What you are asked to do> Recast the stretch of the listing below, from the line containing "collection date as typed: 8 Jan 1970" through the end of the listing, as a Markdown table with the columns Row and Line. Give each line its own numbered row and leave out any blank lines.

Input data>
□ □ □ □

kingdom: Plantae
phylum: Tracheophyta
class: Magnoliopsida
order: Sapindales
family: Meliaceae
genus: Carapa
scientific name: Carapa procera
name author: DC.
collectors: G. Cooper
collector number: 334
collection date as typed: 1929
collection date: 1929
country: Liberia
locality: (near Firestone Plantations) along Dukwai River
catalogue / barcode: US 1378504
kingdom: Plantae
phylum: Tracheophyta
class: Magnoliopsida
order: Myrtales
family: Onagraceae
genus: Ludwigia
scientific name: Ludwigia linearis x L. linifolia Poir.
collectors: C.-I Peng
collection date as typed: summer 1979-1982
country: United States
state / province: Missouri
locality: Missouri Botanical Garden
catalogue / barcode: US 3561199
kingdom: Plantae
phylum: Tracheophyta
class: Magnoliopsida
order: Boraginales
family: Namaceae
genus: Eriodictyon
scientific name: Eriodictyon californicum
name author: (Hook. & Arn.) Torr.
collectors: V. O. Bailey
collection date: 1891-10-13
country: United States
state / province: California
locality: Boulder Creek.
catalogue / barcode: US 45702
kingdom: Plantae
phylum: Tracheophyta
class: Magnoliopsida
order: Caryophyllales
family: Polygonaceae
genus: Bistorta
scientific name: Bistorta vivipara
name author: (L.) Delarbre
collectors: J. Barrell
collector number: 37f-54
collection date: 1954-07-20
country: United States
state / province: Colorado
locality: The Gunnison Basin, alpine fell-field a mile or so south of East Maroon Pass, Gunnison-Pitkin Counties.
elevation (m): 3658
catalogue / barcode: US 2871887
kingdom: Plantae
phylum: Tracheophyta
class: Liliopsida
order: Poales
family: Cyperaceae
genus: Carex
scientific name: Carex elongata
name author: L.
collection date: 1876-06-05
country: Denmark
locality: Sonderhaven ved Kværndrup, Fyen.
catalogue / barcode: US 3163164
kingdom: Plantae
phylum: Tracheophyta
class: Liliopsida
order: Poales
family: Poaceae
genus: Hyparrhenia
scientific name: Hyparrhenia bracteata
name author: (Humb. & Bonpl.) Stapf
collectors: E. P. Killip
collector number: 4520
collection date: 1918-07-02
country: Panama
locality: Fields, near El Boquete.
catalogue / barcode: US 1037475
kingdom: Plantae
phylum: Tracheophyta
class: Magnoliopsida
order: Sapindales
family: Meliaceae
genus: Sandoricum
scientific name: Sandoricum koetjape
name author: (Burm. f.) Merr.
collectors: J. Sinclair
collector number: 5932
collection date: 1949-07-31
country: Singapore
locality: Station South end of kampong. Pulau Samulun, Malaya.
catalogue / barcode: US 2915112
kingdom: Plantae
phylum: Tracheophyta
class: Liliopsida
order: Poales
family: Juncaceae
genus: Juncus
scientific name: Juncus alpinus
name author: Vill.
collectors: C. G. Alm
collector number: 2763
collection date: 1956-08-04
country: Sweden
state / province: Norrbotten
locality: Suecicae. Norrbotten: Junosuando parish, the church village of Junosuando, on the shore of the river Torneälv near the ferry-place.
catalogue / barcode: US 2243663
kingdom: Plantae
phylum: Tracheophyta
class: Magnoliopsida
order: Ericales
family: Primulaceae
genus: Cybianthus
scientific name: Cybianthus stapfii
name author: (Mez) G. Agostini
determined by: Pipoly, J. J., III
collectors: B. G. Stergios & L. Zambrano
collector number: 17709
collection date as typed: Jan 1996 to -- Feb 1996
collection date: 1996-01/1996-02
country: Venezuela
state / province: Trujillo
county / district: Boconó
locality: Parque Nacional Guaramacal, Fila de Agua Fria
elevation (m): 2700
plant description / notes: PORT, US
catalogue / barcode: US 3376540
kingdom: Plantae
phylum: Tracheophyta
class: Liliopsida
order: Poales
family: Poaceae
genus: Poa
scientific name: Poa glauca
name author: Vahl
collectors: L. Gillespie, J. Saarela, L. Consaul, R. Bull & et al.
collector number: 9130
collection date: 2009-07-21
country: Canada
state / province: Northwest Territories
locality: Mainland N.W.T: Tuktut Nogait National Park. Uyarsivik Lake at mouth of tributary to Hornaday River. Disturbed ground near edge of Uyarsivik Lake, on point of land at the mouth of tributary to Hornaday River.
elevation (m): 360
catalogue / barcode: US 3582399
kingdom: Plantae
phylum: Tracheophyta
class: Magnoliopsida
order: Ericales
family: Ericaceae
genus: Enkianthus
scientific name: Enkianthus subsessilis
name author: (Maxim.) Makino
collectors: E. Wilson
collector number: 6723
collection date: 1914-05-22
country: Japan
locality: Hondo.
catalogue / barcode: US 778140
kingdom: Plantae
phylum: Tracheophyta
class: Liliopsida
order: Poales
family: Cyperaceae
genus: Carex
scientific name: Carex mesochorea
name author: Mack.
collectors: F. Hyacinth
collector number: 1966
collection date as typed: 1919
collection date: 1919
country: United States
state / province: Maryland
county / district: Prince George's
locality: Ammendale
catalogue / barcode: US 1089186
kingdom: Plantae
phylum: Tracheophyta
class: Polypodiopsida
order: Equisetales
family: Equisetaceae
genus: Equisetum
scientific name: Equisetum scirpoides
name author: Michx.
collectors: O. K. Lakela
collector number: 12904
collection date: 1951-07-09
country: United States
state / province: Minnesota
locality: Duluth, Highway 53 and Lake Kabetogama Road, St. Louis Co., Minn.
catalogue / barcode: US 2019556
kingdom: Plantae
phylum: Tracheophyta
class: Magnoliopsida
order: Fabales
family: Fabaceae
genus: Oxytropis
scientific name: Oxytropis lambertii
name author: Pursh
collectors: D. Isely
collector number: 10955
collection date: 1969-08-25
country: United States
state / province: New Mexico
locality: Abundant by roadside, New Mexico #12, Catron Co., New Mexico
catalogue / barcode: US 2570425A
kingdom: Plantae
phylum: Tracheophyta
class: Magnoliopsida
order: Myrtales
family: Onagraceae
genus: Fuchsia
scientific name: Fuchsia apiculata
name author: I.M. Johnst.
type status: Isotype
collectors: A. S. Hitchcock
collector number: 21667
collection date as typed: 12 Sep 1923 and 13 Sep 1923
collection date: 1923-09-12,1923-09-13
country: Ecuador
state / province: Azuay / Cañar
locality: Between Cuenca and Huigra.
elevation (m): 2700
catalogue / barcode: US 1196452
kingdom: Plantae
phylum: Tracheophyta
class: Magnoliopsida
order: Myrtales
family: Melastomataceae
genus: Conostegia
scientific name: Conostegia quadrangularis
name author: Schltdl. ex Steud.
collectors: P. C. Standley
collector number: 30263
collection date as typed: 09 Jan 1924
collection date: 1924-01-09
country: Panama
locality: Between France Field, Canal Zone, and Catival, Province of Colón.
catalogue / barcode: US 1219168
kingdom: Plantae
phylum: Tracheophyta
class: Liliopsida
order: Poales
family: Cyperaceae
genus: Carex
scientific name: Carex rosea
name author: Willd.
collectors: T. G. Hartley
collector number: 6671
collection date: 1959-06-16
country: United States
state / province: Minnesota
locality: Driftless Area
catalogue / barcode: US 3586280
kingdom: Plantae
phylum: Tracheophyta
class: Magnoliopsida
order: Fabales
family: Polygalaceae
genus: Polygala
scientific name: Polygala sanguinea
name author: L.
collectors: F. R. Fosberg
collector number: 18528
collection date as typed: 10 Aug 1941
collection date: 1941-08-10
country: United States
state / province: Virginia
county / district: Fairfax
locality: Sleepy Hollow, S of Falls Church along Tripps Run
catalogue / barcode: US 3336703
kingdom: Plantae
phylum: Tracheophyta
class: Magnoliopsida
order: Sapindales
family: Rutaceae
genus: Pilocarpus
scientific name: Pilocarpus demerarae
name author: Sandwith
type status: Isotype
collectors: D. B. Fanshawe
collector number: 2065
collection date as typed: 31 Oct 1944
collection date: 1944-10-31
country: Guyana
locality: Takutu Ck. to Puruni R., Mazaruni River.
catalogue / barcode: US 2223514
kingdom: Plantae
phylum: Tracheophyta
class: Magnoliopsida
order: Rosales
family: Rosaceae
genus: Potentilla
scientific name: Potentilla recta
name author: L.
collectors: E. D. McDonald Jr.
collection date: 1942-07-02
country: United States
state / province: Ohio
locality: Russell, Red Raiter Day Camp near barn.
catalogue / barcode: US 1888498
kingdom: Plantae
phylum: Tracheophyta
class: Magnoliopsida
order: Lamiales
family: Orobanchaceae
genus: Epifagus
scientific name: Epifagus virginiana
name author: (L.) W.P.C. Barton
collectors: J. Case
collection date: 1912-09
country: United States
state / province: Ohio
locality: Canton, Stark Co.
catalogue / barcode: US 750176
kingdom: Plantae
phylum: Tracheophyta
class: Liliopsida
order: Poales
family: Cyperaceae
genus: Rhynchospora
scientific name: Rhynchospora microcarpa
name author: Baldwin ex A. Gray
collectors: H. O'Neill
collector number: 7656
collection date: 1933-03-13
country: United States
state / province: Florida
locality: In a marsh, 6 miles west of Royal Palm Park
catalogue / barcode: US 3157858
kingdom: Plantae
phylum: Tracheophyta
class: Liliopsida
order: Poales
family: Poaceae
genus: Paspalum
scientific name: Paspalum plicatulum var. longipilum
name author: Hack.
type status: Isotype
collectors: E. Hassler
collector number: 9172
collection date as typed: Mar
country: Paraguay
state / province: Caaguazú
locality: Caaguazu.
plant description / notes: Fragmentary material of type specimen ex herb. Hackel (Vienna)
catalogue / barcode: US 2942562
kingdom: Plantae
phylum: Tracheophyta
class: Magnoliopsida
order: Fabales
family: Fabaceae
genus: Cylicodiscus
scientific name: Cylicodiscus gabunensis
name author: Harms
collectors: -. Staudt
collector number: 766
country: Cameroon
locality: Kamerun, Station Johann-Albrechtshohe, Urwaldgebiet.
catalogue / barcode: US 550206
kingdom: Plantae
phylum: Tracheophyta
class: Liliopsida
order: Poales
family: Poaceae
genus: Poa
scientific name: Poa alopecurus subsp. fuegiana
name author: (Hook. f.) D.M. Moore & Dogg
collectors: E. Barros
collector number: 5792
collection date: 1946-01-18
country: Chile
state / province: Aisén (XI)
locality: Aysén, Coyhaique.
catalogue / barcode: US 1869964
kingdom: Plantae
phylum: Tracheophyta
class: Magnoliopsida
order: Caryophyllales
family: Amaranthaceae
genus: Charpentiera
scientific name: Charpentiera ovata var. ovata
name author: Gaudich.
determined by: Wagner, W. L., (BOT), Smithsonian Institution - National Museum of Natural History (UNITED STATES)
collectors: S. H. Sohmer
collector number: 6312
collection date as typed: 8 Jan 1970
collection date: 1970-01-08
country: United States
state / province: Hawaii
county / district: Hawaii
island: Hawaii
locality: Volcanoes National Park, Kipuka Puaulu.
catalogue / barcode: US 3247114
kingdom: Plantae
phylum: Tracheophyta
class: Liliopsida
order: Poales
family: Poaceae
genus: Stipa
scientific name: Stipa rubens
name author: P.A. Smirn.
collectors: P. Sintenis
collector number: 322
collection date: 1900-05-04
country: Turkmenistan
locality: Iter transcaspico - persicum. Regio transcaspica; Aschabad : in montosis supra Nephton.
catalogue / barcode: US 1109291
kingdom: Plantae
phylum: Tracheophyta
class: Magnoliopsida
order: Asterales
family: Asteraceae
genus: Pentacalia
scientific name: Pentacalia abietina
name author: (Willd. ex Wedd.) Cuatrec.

□ □ □ □

Output for this task>
| Row | Line |
|---|---|
| 1 | collection date as typed: 8 Jan 1970 |
| 2 | collection date: 1970-01-08 |
| 3 | country: United States |
| 4 | state / province: Hawaii |
| 5 | county / district: Hawaii |
| 6 | island: Hawaii |
| 7 | locality: Volcanoes National Park, Kipuka Puaulu. |
| 8 | catalogue / barcode: US 3247114 |
| 9 | kingdom: Plantae |
| 10 | phylum: Tracheophyta |
| 11 | class: Liliopsida |
| 12 | order: Poales |
| 13 | family: Poaceae |
| 14 | genus: Stipa |
| 15 | scientific name: Stipa rubens |
| 16 | name author: P.A. Smirn. |
| 17 | collectors: P. Sintenis |
| 18 | collector number: 322 |
| 19 | collection date: 1900-05-04 |
| 20 | country: Turkmenistan |
| 21 | locality: Iter transcaspico - persicum. Regio transcaspica; Aschabad : in montosis supra Nephton. |
| 22 | catalogue / barcode: US 1109291 |
| 23 | kingdom: Plantae |
| 24 | phylum: Tracheophyta |
| 25 | class: Magnoliopsida |
| 26 | order: Asterales |
| 27 | family: Asteraceae |
| 28 | genus: Pentacalia |
| 29 | scientific name: Pentacalia abietina |
| 30 | name author: (Willd. ex Wedd.) Cuatrec. |